社会を分断するソーシャルメディア

 ぼくは、フェイスブックもツイッターもしていません。ぼくの個人情報がどう使われているかわからないからです。それでも、不自由はありません。

 ソーシャルメディアで問題だと思うのは、同じ意見を持つ仲間同士でしかコミュニケーションが行なわれないことです。みんな同じ考えを持っているという安心感があるので、書かれている内容やデータはどうでもいい。書かれていることが正しいのか、間違っているかも大きな意味を持ちません。仲間だということが一番で、自分の関わっている社会が社会で同化されていると錯覚します。

 違う意見があることも見失います。違う考えがあることを知り、違う考えを持つ人との対話が生まれません。社会が仲間同士でサークル化され、分裂します。

 これは、一人取り残されることに対する社会への不安の現れでもあります。違う考えを持つ人と対話する勇気と忍耐が失われているからでもあります。対話のない状況は、民主主義にとってとても危機的な状態だといわなければなりません。

 同じ考えを持つ者同士でしかコミュニケーションしない社会。それは、仲間同士で同じ枠組みでしか考えない社会です。社会の多様性が失われ、考えの異なる人との対話がなくなります。極端な考え方を生みやすい地盤を生み出しています。

 ネット上では、中傷や批判が扇動的で、過激です。相手の人権さえも、無理しています。それは、仲間がいるという安心感と、自分の顔は表に出ない、実名も名乗る必要がないという安心感から生まれる強がりであり、おごりです。

 ネット上でも、言論の自由は守られなければなりません。でも、人権を侵害するような扇動的で、過激な記述、脅迫や脅しはヘートスピーチです。規制されなければなりません。それは、言論の自由よりも人間の尊厳を侵害してはならないことのほうが重い価値を持っているからです。ここで人間としたのは、日本の憲法でいう国民ではなく、すべての人に対してそうでなければならないからです。このことを忘れてはなりません。

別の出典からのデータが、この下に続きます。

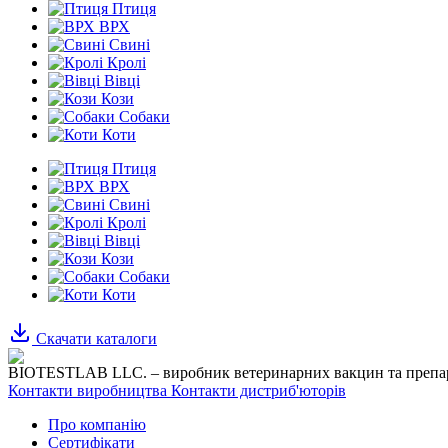
Птиця
ВРХ
Свині
Кролі
Вівці
Кози
Собаки
Коти
Птиця
ВРХ
Свині
Кролі
Вівці
Кози
Собаки
Коти
Скачати каталоги
BIOTESTLAB LLC. – виробник ветеринарних вакцин та препа
Контакти виробництва
Контакти дистриб'юторів
Про компанію
Сертифікати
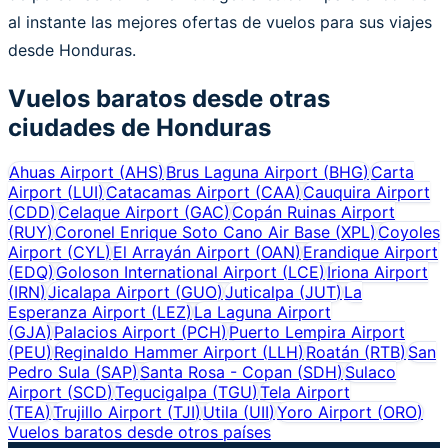
al instante las mejores ofertas de vuelos para sus viajes
desde Honduras.
Vuelos baratos desde otras
ciudades de
Honduras
Ahuas Airport
(
AHS
)
Brus Laguna Airport
(
BHG
)
Carta
Airport
(
LUI
)
Catacamas Airport
(
CAA
)
Cauquira Airport
(
CDD
)
Celaque Airport
(
GAC
)
Copán Ruinas Airport
(
RUY
)
Coronel Enrique Soto Cano Air Base
(
XPL
)
Coyoles
Airport
(
CYL
)
El Arrayán Airport
(
OAN
)
Erandique Airport
(
EDQ
)
Goloson International Airport
(
LCE
)
Iriona Airport
(
IRN
)
Jicalapa Airport
(
GUO
)
Juticalpa
(
JUT
)
La
Esperanza Airport
(
LEZ
)
La Laguna Airport
(
GJA
)
Palacios Airport
(
PCH
)
Puerto Lempira Airport
(
PEU
)
Reginaldo Hammer Airport
(
LLH
)
Roatán
(
RTB
)
San
Pedro Sula
(
SAP
)
Santa Rosa - Copan
(
SDH
)
Sulaco
Airport
(
SCD
)
Tegucigalpa
(
TGU
)
Tela Airport
(
TEA
)
Trujillo Airport
(
TJI
)
Utila
(
UII
)
Yoro Airport
(
ORO
)
Vuelos baratos desde otros países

 ドイツの憲法に相当する基本法は第一条で、「人間の尊厳は、侵害することができない」とあります。それに対して日本の憲法の第十一条は、「国民は、すべての基本的人権の享有を妨げられない。この憲法が国民に保障する基本的人権は、侵すことのできない永久の権利として、現在及び将来の国民に与えられる」としています。

 ここで、「人間」とするか「国民」とするかは、大きな違いです。そこに、今のドイツと日本の社会の違いも現れていると思います。

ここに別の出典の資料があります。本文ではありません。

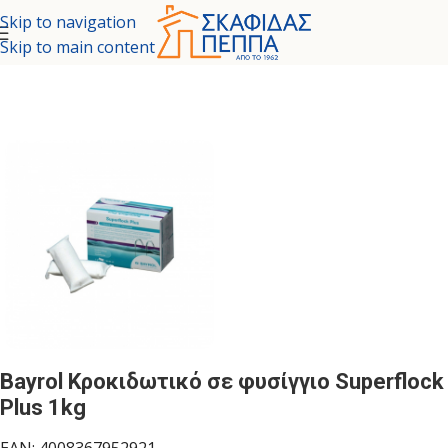
Skip to navigation
Skip to main content
ΙΚΑ - ΧΗΜΙΚΑ ΜΟΝΩΤΙΚΑ
/
ΚΑΘΑΡΙΣΤΙΚΑ - ΧΗΜΙΚΑ
/
ΧΗΜΙΚΑ
Bayrol Κροκιδωτικό σε φυσίγγιο Superflock
Plus 1kg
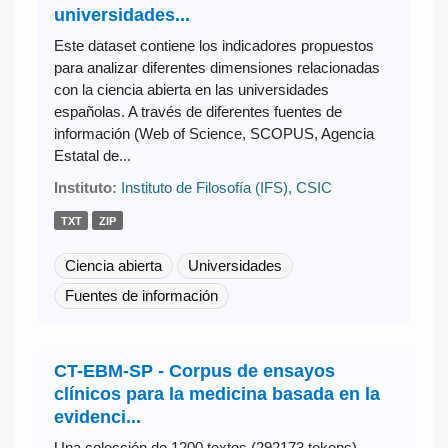
universidades...
Este dataset contiene los indicadores propuestos
para analizar diferentes dimensiones relacionadas
con la ciencia abierta en las universidades
españolas. A través de diferentes fuentes de
información (Web of Science, SCOPUS, Agencia
Estatal de...
Instituto:
Instituto de Filosofía (IFS), CSIC
TXT
ZIP
Ciencia abierta
Universidades
Fuentes de información
CT-EBM-SP - Corpus de ensayos
clínicos para la medicina basada en la
evidenci...
Una colección de 1200 textos (292173 tokens)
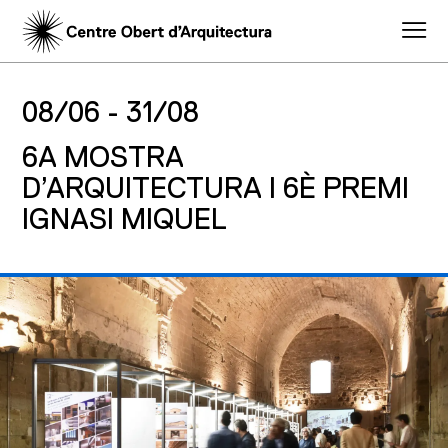
08/06 -
31/08
6A MOSTRA
D’ARQUITECTURA I 6È PREMI
IGNASI MIQUEL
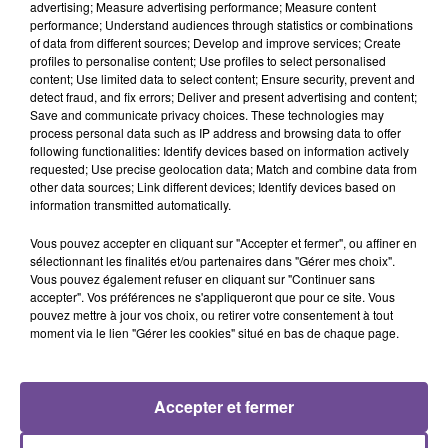
advertising; Measure advertising performance; Measure content
performance; Understand audiences through statistics or combinations
of data from different sources; Develop and improve services; Create
profiles to personalise content; Use profiles to select personalised
Vous serez en charge de la gestion administrative et
content; Use limited data to select content; Ensure security, prevent and
detect fraud, and fix errors; Deliver and present advertising and content;
commerciale. Vos missions : gestion des devis, réception et
Save and communicate privacy choices. These technologies may
enregistrement des commandes, vérification des factures,
process personal data such as IP address and browsing data to offer
suivi des livraisons, Back office du commercial et secrétariat
following functionalities: Identify devices based on information actively
requested; Use precise geolocation data; Match and combine data from
divers. Il s’agit d’un poste à 39h par semaine, en horaires de
other data sources; Link different devices; Identify devices based on
bureau, du lundi au vendredi. Titulaire d’un diplôme de
information transmitted automatically.
niveau Bac +2 en Gestion, vous disposez d’une expérience
Vous pouvez accepter en cliquant sur "Accepter et fermer", ou affiner en
d’au moins deux ans, sur un poste similaire.
sélectionnant les finalités et/ou partenaires dans "Gérer mes choix".
Référence de l’offre Pôle Emploi : 137GPBV
Vous pouvez également refuser en cliquant sur "Continuer sans
accepter". Vos préférences ne s'appliqueront que pour ce site. Vous
pouvez mettre à jour vos choix, ou retirer votre consentement à tout
moment via le lien "Gérer les cookies" situé en bas de chaque page.
Accepter et fermer
ACCUEIL
RADIO
ACTUS
PODCAST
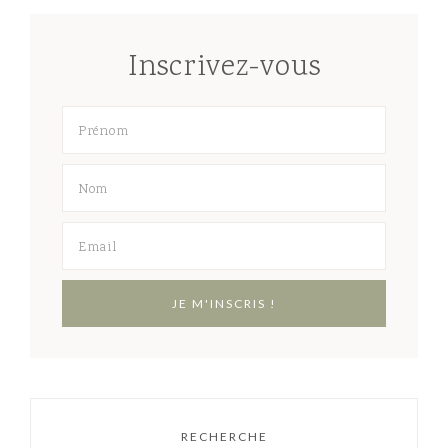
Inscrivez-vous
RECHERCHE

 扇動的なヘートスピーチをネット上でアップしたまま、消去しないソーシャルメディアのプロバイダーも、「同じ穴のムジナ」といわなければなりません。プロバイダーも規制対象にする必要があります。

 ドイツでは2018年1月からネット上の記載に対する規制がはじまり、ソーシャルメディアのプロバイダーが自主的に問題のある記事を削除しなくてはならなくなっています。ただそれによって過剰な自主規制で言論の自由が妨害される危険もあり、規制がはじまったばかりでいろいろ問題も出てきています。

 日本のネット上では、サイトの設置者が明確に記載されていません。ぼくには、それが不思議でなりません。サイトで情報や意見を発する以上、素性を明らかにしてそれに対して責任を持つべきです。素性と連絡先の記載を法的に義務化すべきだと思います。